Dry Gins for Summer
Before you wince at the very idea of ‘seasonal ginning’ let us just state that we hear you when you say that any good gin is a year round love affair. We get it. If a distiller has made a beautiful, juniper forward gin that transitions through flavours and balances botanicals alongside one another, it’ll be a treat no matter when you serve it.
That said, there’s something nice about changing it up from season to season, to try something different and be a little more adventurous than usual without tipping too far into the one-time-only kind of fare. With this in mind, we thought we’d put together a list of gins that taste delicious 365 days a year, but which really come into their own over the summer months.
Pink, but definitely still gin.
Pink Gins don’t necessarily mean uni-flavoured and sickly sweet. There’s now a whole range of gins that lean into the fruit, have a pink hue and that are filled with lighter botanicals while also being clearly being GIN.
If this sounds like the kind of gimmick free pink gin you like, our advice is to seek out two things in particular on the label; full strength 40% ABV or more, no added sugar. With those two cornerstones, you are in with a chance of discovering gins that have a clear flavour journey, more than one lead note and that allows the spirit to subside into a dry finish.
If you are looking for some suggestions (there are many that fit the bill) try Mirabeau Gin with its touch of rose and jasmine balanced by herbs and a splash of their rosé wine, Salcombe Rosé Sainte Marie which combines lighter floral blossom notes with strawberry & Pinkster Gin with its raspberry and herbal duo. They are three pink beauties that do manage to balance fruit, colour and underlying gin particularly well.
Some alternative suggestions
If a pink coloured gin is a shade too far for your glass and you prefer to have 100% of the flavours distilled into the spirit, rather than infused after, here’s three really unique gins that absolutely shine a this time of year.
Hernö Pink Bottle Gin takes the idea of the fruity pink gins and matches strawberry and rose with a good dose of black pepper and a resinous juniper lead. It’s a fantastic dry gin irrespective of the season, but when garnished with some fresh strawberries – it’s a stellar combination for garden sipping.
Porter’s Tropical Old Tom uses passion fruit, guava and white tea with superb effect to bring a sense of exoticism into your glass. Try it with some pineapple as a garnish in a G&T, or in classic cocktails for a tropical twist.
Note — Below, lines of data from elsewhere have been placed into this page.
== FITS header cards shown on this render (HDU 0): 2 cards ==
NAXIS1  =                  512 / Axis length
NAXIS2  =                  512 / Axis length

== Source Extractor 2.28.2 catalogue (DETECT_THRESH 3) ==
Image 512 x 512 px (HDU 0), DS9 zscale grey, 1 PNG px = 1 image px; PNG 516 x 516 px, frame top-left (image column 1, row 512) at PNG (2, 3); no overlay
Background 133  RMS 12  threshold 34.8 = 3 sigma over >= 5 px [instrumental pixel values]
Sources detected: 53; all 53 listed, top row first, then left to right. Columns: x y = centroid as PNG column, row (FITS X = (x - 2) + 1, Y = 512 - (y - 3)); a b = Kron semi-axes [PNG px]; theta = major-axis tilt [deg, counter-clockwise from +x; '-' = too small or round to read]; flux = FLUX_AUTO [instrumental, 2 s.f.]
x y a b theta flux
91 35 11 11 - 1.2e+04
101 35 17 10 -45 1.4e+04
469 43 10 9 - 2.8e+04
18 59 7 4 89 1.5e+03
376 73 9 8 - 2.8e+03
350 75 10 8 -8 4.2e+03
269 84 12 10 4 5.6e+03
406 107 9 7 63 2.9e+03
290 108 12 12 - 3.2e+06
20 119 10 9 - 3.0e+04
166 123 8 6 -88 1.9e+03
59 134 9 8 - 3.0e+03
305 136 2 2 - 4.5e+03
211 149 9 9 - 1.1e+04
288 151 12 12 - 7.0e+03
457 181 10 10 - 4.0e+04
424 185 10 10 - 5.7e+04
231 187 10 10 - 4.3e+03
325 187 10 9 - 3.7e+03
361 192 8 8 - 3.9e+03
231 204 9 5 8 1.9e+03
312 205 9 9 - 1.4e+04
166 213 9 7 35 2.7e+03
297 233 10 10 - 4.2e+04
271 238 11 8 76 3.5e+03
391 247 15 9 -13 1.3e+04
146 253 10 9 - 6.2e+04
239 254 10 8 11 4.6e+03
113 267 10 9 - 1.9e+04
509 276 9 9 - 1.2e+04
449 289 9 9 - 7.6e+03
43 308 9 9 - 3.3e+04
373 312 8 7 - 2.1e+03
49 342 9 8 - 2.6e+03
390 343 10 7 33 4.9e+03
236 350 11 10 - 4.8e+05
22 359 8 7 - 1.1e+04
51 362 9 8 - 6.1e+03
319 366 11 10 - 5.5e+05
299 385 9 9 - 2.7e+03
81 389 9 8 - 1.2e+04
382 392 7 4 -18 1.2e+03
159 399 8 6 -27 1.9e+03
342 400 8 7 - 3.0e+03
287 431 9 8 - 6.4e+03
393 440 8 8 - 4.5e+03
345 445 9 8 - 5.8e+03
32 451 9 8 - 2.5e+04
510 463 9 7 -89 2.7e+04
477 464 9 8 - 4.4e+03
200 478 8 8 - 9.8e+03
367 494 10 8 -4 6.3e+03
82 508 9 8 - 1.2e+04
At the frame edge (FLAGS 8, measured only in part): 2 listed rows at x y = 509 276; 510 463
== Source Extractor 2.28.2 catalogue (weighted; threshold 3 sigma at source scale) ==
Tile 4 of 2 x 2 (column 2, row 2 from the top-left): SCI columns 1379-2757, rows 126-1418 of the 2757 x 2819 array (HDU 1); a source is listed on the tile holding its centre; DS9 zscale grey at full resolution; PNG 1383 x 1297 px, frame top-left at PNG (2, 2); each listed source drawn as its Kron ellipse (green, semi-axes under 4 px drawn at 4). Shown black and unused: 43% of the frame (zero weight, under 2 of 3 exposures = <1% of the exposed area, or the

Harder to find but worth seeking out from specialists is Komasa Sakurajima Komikan Gin. It’s a Japanese gin made from a rise base (prominent in the overall flavour) and three botanicals. Juniper and coriander form the heart but it’s heavily leaned towards a tiny citrus – a local mandarin orange called the Sakurajima komikan. They are only 4 to 5 centimetre when at full size but they pack a huge fragrance. It’s an unusual citrus to come across and with the rice base and coriander seed also big flavours, makes for an unconventional profile that delivers a refreshing hit over the hotter months. Serve it with soda for the full effect.
Escapism in a glass
It’s a good thing that flavours can be transportive given the lockdown and quarantine restrictions affecting so many.
If you want to pretend you are somewhere else or just reminisce about the times abroad with a sensory cue in front of you, have a look at serving up gins like Gin Mare or Gin Eva’s La Mallorquina to bring the Mediterranean to you.
They are so filled with herbaceous savoury deliciousness (think rosemary, olives and thyme) that you can’t help but feel like you are there. Both are exceptional in Negroni’s alongside a platter of olives and cured meat – surely the ultimate aperitivo time combination over the Summer to… If it’s still not working for you and need a little bit more of a visceral hit to transport you to location, charge yourself €18 euros for the privilege for your own drink and it’ll be like being on the coast in no time!
How about for those who spend the warmer month in colder climes instead?
Well, the British coast is easily found in gins, especially via Dà Mhìle Seaweed or Isle of Harris with their use of seaweed (turbo charged in the likes of An Dúlamán who use several varieties in theirs). Accentuate them with a dash of saline solution in a G&T or go briny with your Martinis to amp up the impact.
If you don’t want to change the gin, you can just change the tonic!
If you’re not in the market for a new gin, don’t worry, you can still tilt your evening tipple towards a summary mix. Cabinet essentials with booming classic flavours are the perfect choice here, so pick up the Beefeater’s, Botanists’ and Tanqueray’s of the world and simply change the tonic to a flavoured alternative.
Not only is it the cheapest way to experiment with summer flavours, it also gives you the most variety to pick from too, as there’s now a range of mixers that are sold by the bottle.
Several brands have an elderflower, a yuzu or a grapefruit tonic – ideal for a refreshing drink on a hot day, but there’s also and a huge spectrum of sodas and unique mixers can pack a lot of seasonal flavours in your glass. Try Fever-Tree’s White Grape and Apricot Soda or Sekford’s raspberry tinged gin mixer for starters.